Zuma has been hostile in his defiance, attacking also the integrity of the commission
chair, Deputy Chief Justice Raymond Zondo.
Allies in the ANC, including Deputy Secretary-General Jessie Duarte ,
who claimed in a leaked recording that the Zondo Commission viewed the governing party
“with jaundiced eyes”, have also undermined its work.
The most recent witness to give the commission a last-minute middle finger was Norma
Mngoma, formerly Gigaba, whose much-anticipated testimony was due to be given on 14 April.
The wife of the former rotating minister in the Zuma Cabinet,
and friend of the Gupta family Malusi Gigaba, was set to shed light on and confirm
allegations that Gigaba had received vast quantities of cash from the Gupta family.
One unnamed witness testified that he had seen a bag stuffed with R200 notes in the boot
of Gigaba’s official vehicle and that the former minister of finance would pay cash at
restaurants and for his bespoke suits.
Life in Chez Gigaba took a nasty turn when Mngoma was arrested by the Directorate for
Priority Crime Investigation at the behest of her husband.
On 11 February high court Judge Cassim Sardiwalla ruled that Gigaba’s abuse of power involving
the Hawks to arrest his wife and confiscate her cellphones and laptops was illegal.
Mngoma said the confiscation of her electronic devices had been an attempt by her
husband to obtain evidence she was prepared to offer to the commission.
It would be safe to assume that Mngoma would have provided the commission with an
affidavit when she first opted to testify against her estranged husband.
Gigaba, in the meantime, had pleaded for Mngoma’s testimony to be given “in camera” to protect their minor children.

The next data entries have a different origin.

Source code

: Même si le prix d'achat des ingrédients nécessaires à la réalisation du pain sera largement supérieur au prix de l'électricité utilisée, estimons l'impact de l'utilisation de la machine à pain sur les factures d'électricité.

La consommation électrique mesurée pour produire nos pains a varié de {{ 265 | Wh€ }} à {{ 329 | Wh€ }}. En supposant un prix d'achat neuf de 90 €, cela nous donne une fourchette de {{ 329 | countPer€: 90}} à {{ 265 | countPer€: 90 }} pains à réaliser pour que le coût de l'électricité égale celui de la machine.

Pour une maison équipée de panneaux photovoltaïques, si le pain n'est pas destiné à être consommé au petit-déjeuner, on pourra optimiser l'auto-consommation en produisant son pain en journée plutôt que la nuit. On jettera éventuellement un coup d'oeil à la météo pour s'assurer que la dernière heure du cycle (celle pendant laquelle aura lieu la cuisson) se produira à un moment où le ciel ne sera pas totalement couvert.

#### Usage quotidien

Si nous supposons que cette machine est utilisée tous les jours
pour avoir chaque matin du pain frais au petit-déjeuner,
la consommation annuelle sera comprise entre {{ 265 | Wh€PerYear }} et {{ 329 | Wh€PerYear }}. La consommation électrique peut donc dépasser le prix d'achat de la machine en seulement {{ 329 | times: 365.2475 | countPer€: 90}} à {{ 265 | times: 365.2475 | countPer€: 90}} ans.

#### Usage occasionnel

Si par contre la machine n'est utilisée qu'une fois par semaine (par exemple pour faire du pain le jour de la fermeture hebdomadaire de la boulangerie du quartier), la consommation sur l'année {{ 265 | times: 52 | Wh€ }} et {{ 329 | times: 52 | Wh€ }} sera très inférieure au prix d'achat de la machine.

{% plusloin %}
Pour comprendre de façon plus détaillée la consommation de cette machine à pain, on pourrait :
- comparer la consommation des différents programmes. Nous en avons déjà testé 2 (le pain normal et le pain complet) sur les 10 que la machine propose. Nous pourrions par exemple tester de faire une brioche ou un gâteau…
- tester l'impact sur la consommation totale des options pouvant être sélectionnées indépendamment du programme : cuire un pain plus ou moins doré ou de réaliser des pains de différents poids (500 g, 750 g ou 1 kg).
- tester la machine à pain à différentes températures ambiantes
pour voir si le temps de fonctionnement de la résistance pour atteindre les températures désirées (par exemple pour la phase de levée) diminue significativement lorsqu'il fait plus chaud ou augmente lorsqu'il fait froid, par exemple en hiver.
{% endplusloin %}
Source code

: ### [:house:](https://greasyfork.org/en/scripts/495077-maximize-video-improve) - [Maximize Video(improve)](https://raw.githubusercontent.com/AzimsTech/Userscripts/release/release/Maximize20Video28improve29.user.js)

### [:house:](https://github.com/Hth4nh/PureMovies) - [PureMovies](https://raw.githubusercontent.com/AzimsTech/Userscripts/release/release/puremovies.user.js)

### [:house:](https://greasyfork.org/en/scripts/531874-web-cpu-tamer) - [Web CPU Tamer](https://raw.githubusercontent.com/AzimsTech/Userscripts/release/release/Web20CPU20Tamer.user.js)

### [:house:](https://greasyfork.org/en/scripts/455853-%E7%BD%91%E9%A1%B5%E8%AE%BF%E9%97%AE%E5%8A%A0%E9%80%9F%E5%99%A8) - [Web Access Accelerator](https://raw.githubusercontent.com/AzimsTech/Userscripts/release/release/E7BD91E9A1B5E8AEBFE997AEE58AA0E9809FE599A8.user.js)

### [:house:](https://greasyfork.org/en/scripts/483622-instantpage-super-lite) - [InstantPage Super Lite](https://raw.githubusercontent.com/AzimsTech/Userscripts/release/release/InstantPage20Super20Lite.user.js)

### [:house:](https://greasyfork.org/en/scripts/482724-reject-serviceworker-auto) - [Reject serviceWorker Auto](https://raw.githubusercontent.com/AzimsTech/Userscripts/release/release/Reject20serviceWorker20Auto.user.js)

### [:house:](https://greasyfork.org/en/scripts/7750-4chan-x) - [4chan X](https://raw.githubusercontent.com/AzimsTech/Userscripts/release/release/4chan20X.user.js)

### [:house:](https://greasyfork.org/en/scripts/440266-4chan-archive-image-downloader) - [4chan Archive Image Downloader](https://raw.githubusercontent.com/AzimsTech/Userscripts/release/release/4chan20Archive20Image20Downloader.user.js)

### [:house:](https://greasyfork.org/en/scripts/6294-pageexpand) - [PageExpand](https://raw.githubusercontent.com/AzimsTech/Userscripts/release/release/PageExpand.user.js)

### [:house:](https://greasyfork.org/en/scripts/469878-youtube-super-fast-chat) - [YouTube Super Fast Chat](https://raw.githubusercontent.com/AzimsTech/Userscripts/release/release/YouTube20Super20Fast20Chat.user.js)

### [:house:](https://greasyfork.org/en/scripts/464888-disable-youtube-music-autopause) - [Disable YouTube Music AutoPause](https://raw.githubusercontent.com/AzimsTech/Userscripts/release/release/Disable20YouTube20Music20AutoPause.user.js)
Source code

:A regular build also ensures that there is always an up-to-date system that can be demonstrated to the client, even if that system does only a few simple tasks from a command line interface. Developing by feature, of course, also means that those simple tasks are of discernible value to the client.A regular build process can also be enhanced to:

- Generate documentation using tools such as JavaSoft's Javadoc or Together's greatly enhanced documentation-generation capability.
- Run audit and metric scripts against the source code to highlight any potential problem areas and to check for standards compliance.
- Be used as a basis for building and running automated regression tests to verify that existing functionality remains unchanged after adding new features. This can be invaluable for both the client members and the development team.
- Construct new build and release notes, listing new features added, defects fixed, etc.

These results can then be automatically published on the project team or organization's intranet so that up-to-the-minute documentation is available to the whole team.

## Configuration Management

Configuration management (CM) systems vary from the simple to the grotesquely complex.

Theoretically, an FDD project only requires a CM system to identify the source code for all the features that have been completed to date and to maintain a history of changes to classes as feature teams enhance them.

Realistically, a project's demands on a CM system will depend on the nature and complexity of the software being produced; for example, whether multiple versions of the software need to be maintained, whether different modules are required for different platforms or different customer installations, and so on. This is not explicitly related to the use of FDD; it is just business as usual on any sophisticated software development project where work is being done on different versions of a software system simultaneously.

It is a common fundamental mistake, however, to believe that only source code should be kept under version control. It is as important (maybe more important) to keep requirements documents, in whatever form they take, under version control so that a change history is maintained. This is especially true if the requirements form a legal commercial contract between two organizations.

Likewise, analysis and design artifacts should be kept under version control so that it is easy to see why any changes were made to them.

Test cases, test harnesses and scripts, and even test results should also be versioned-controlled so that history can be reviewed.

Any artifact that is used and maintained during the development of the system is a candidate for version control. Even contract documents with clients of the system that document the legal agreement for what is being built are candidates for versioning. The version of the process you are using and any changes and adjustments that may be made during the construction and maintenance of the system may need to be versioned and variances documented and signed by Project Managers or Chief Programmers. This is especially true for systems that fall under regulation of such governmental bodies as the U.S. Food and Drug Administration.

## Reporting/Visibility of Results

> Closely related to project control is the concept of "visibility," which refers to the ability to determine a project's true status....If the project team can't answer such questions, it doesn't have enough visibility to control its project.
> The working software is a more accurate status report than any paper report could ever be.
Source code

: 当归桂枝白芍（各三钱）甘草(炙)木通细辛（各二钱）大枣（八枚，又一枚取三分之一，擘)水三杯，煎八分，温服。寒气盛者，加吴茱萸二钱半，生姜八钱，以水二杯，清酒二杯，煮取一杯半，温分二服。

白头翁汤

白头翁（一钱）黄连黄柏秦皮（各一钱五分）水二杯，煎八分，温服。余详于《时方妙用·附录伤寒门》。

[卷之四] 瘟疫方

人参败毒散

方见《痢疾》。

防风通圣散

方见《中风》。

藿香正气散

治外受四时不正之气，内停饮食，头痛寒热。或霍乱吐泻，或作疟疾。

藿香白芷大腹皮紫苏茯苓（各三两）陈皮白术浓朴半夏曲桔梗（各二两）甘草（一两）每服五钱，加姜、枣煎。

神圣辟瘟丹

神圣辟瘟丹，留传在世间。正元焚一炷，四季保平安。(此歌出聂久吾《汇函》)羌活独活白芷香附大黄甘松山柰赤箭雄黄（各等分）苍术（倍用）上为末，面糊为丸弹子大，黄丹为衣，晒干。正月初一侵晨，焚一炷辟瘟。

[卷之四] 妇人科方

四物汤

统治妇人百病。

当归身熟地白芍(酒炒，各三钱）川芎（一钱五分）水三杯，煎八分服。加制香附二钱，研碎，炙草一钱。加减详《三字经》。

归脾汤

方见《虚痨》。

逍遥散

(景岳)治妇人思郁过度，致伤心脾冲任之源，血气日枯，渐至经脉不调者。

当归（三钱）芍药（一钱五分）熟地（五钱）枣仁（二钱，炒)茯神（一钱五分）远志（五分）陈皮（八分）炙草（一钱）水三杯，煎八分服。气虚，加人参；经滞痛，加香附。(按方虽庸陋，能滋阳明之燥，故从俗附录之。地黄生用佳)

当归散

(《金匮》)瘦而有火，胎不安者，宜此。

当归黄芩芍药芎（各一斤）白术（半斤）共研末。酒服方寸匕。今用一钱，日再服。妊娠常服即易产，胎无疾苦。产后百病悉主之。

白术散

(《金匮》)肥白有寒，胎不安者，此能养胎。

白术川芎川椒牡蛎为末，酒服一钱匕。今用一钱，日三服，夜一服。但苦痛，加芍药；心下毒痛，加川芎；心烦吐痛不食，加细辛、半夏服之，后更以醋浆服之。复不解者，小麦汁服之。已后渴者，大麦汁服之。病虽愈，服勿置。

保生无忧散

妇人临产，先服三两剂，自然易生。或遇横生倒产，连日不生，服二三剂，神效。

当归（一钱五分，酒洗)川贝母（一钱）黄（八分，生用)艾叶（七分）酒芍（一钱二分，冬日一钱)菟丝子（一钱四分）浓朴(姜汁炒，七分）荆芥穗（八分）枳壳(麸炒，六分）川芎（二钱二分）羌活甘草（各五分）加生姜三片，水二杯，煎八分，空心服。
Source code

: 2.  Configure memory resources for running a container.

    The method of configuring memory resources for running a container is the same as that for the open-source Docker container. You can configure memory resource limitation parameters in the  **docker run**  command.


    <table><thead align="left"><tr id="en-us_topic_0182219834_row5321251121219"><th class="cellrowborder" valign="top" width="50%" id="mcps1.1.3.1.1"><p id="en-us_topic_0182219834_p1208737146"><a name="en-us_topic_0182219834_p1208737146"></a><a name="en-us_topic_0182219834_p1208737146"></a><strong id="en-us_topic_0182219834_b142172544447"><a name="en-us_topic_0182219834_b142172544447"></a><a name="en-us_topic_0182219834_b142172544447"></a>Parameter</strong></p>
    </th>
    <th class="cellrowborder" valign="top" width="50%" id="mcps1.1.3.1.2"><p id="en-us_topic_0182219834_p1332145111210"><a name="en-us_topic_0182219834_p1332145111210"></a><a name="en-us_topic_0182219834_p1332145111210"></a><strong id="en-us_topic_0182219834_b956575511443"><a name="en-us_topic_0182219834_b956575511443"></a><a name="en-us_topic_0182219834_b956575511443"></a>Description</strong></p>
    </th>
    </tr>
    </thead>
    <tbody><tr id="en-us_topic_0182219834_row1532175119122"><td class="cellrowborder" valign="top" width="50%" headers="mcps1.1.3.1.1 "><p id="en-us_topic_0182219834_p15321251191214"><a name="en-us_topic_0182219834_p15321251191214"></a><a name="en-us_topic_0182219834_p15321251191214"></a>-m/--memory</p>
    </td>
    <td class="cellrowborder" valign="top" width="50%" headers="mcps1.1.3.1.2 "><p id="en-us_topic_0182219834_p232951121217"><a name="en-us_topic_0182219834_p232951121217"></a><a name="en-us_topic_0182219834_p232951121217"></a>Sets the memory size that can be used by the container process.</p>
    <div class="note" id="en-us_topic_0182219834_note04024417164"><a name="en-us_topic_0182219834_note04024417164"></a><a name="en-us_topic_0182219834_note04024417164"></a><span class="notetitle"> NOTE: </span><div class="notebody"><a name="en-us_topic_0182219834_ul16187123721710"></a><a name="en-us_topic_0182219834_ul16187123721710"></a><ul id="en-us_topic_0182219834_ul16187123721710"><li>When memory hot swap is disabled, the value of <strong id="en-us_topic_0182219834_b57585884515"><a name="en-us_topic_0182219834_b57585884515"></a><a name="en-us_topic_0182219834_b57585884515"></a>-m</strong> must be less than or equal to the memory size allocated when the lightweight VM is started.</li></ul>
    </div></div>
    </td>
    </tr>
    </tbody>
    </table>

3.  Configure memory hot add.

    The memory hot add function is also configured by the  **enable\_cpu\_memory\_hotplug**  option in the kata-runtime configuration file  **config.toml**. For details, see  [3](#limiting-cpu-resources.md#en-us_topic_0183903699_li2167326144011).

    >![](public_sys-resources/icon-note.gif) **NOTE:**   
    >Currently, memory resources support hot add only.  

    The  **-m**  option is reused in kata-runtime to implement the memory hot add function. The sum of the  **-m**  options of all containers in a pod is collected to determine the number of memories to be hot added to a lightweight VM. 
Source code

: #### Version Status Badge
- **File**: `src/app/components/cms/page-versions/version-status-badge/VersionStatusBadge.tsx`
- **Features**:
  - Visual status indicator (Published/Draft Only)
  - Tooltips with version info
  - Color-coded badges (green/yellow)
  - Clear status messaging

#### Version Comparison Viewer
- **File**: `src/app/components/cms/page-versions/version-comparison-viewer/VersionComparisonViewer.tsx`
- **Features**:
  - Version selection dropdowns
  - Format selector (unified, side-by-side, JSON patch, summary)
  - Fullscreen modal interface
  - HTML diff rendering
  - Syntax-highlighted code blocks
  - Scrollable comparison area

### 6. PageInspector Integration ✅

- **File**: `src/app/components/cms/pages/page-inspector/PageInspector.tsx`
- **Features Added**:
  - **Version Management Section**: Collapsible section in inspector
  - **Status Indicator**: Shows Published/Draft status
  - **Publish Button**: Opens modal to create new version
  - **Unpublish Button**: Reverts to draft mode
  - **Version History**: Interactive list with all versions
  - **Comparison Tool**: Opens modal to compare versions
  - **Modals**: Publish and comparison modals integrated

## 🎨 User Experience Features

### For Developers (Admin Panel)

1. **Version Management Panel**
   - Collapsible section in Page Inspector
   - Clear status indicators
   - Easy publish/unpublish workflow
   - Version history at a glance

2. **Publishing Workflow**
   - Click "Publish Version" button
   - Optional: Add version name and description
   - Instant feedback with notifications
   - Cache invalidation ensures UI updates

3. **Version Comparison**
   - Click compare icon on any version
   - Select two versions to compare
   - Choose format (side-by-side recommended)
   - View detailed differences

It is clear that Mngoma had had second thoughts, informing the commission,
through her legal representative Gcwalisile Makhathini, on the day she was due to appear
that she had “personal” concerns with how her appearance was being “handled or
mishandled” by commission investigators.
Zondo said it was not up to Mngoma to simply withdraw and that she would be
subpoenaed and would have no option but to appear.
On the same day Mngoma was due to testify, former State Security Agency (SSA)
director-general Arthur Fraser’s attempt to obtain classified documents from the SSA
was put on hold.
Fraser accused the SSA of not providing him with documentation he had requested,
while the SSA claimed Fraser had not taken up opportunities to engage with it.
SSA legal representative Bheki Ndebele accused Fraser of “deliberately stalling” the work of the commission.
In July 2020 Fraser’s legal representative Muzi Sikhakhane had applied for Fraser to be
granted “immunity” should he testify.
Zondo informed Fraser that the commission was not authorised to do this.
Break-in at offices of Zondo Commission
Fraser said he would have to name “presidents past and present, judges and members of
Parliament” in his testimony, thus threatening to tear down the edifice of the ANC, once
and for all.
Former head of domestic intelligence Gibson Njenje testified that his investigation of the
SSA and the Principal Agent Network had found that R600-million spent had been unaccounted for.
The stakes are high as South Africa slouches towards some sort of high-noon in the fin de
siècle of the State Capture era.
There are many who grew powerful and rich who now face penury and political exile.
They will not go quietly into that good night.